Je suis déjà allée à Tolède. Laura a une maison près de Tolède et on y était resté une semaine. J'avais hâte d'y retourner. Ce qui m'avait beaucoup marqué, c'était la gare. Ca peut faire rire mais je l'ai trouvé magnifique. Et là, nous y sommes allés. C'était sublime ! J'aime beaucoup l'art "musulman" (je ne sais pas comment ça s'appelle). Je ne suis jamais allée dans le sud de l'Espagne, là où il y a de véritables chefs-d'oeuvre. Je me satisfais de ce que j'ai vu pour le moment. Dès que j'aurai les photos, vous verrez ce qu'une gare peut être belle.
Nous avons passé la matinée à Tolède. Nous avons vu la gare. Nous avons déambulé dans les rues étroites et pavées de Tolède. Nous sommes passés devant la cathédrale, devant la mosquée, près du château. Ensuite, nous sommes retournés au Volver pour casse-croûter. Puis, nous nous sommes éloignés de Tolède pour aller sur une autre colline en face de Tolède, pour prendre des photos. Une fois les photos prises, la route ...

Une route sans fin. Une route où au bout il y a une ville. Une ville que je ne connaissais pas. Une ville qui allait vivre avec moi pendant un an. Une ville qui allait voir mes peines et mes joies. Une ville pleine de souvenirs dans neuf mois, lors de mon retour en France. Une ville dont on m'avait vanté sa beauté et sa vie. Une ville qui m'attendait. Et moi, je m'attendais à la voir à chaque tournant. Quand allait-elle apparaître devant mes yeux? Une question d'heure puis de minutes. Je voyais le GPS qui indiquait à quelle heure nous allions y être. L'impatience et la peur. Et si elle n'était pas aussi bien que tout le monde l'avait dis? Et si elle ne plaisait pas? Et si ça se passait pas bien pendant cette année? Des questions, des peurs et d'un coup nous y voici !

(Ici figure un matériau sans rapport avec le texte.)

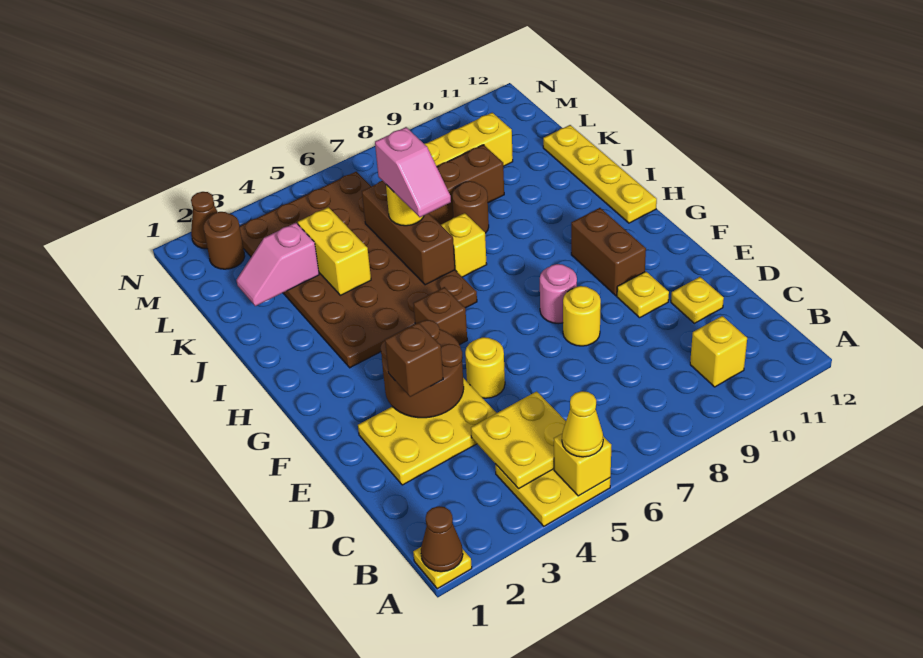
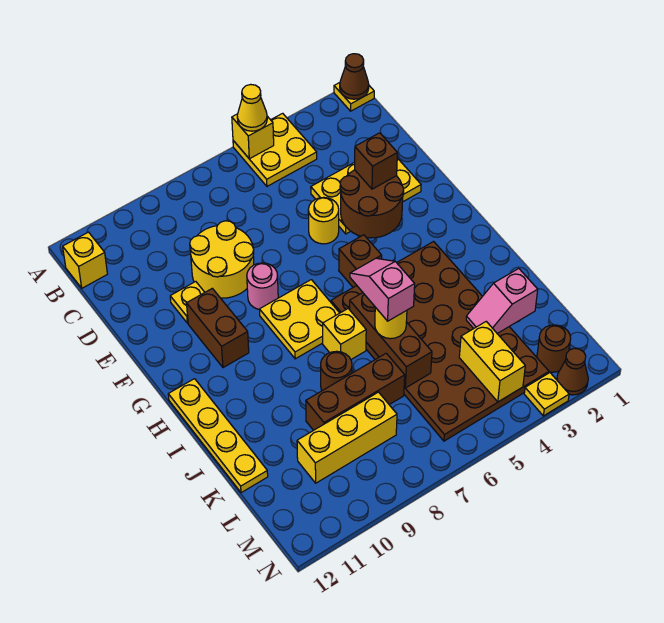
yellow 2x2 plate [471,391,566,489] -> yellow 2x2 plate moved to [259,280,339,359]
yellow 1x1 brick [690,316,747,387] -> yellow 1x1 brick moved to [63,232,107,288]
yellow 1x1 plate [671,277,724,323] -> yellow 1x1 plate moved to [524,373,569,416]
yellow 1x1 round brick [563,286,601,346] -> yellow 2x2 round brick [190,221,254,298]
yellow 1x2 brick [298,207,371,295] -> yellow 1x2 brick moved to [459,322,525,402]
pink 1x2 slope [236,223,319,306] -> pink 1x2 slope turned to [466,269,538,333]

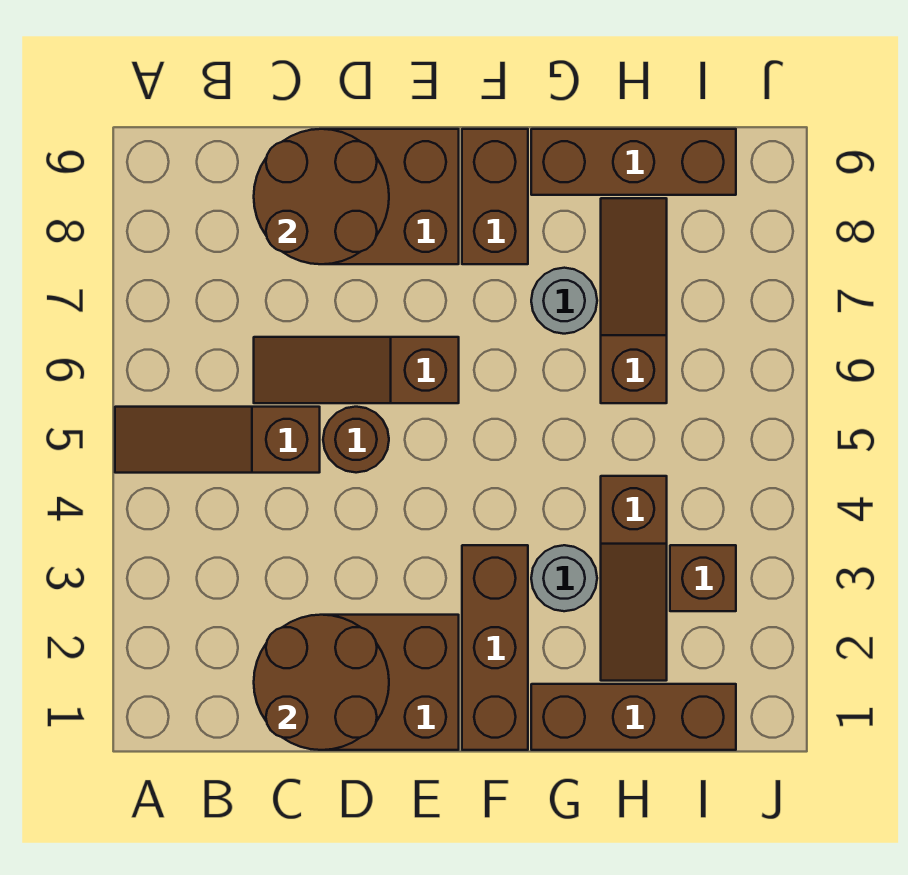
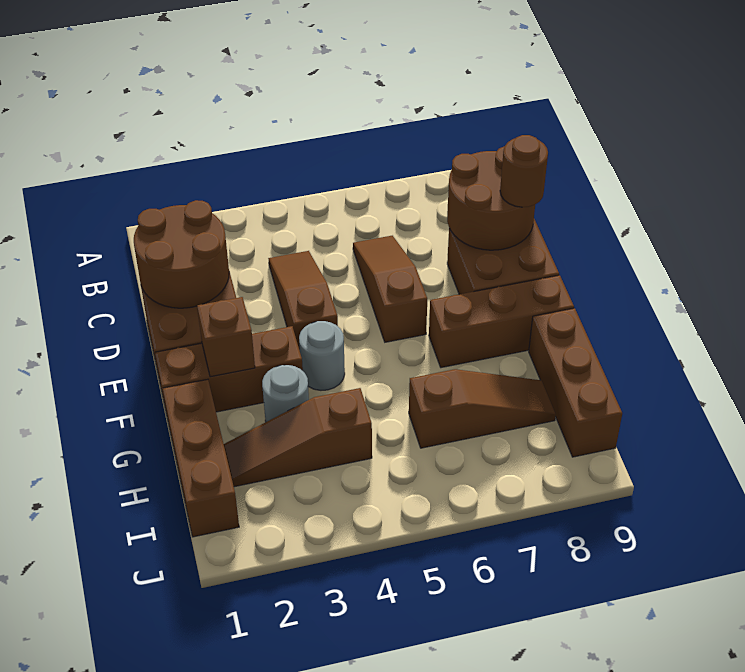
brown 1x3 slope [115,407,320,473] -> brown 1x3 slope moved to [268,251,338,350]
brown 1x1 round brick [323,407,389,473] -> brown 1x1 round brick moved to [500,135,548,207]
brown 1x2 brick [462,129,528,264] -> brown 1x3 brick [429,275,574,368]
grey 1x1 round brick [531,268,597,334] -> grey 1x1 round brick moved to [299,321,345,390]
brown 1x1 brick [670,545,736,611] -> brown 1x1 brick moved to [197,297,255,377]

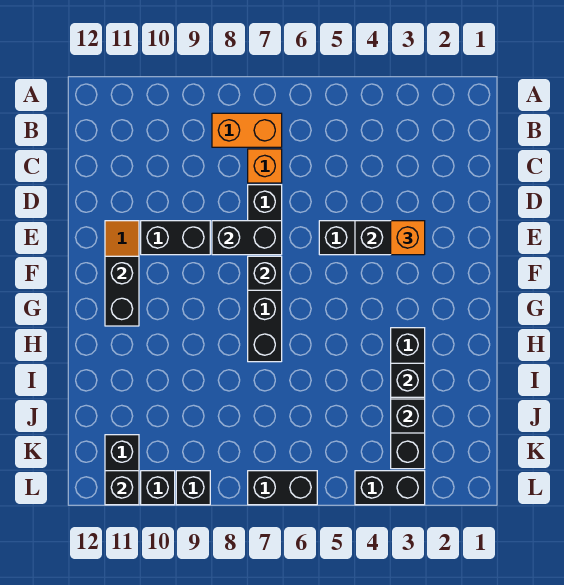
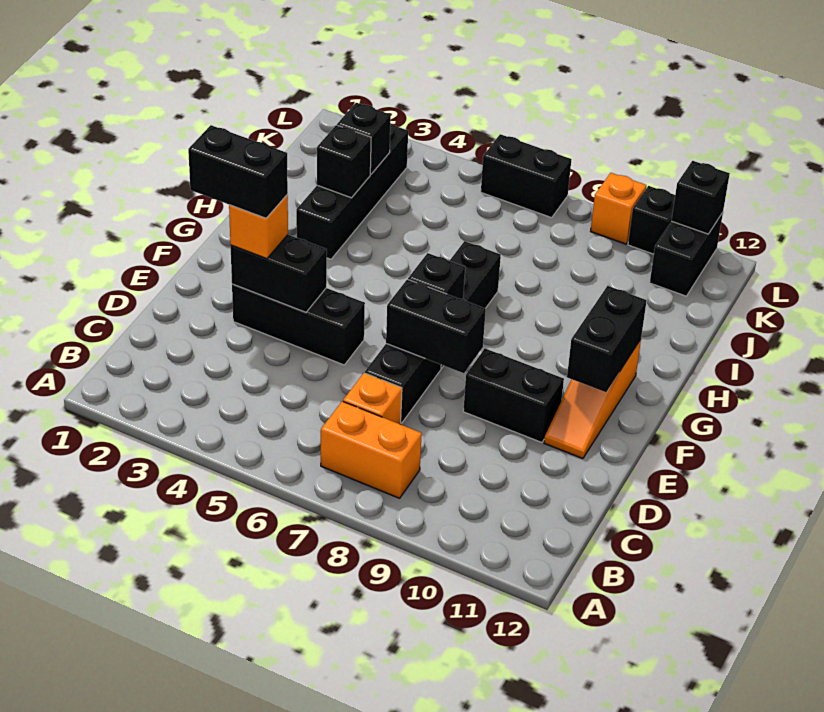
black 1x2 brick [355,471,425,505] -> black 1x2 brick moved to [188,125,288,218]
black 1x1 brick [176,471,210,505] -> orange 1x1 brick [591,173,646,244]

Finie la campagne aride ! Finie la route déserte ! Finie les craintes ! La ville se cache derrière la banlieue. On voit des arbres. Je suis rassurée. Jusqu'ici, le vert me manquait. Ici, il y en a un peu. Nous devons trouver le camping que nous avons choisi. Il est de l'autre côté de la ville. Une sorte de périphérique nous fait faire le tour. Le camping est à l'extérieur de la ville. C'est demain que nous entrerons dans le coeur de la ville. Le camping me plait bien : le gérant du camping (y a-t-il un autre mot?) est sympathique. Tout de suite, il nous donne un plan de la ville avec la ligne de bus qui s'arrête devant le camping et qui emmène ses clients au centre ville.

La soirée se passe bien. Avant de se coucher, avec ma mère, nous faisons quelques mots de cinq lettres. C'est un jeu auquel nous avons beaucoup joué avant de se coucher. Chacune nous cherchons un mot de cinq lettres. On l'inscrit sur un bout de papier. Le but du jeu est de trouver le mot de l'autre. On dit pour cela des mots. L'autre dit combien de lettres justes sont placées au bon endroit. On dit seulement ça. La première personne qui dit le mot de l'autre a gagné. Ce jeu est très pratique car on a besoin que de papier et de stylo. On y a beaucoup joué et on a bien rigolé.
Bonne nuit et à demain pour de nouvelles aventures !!!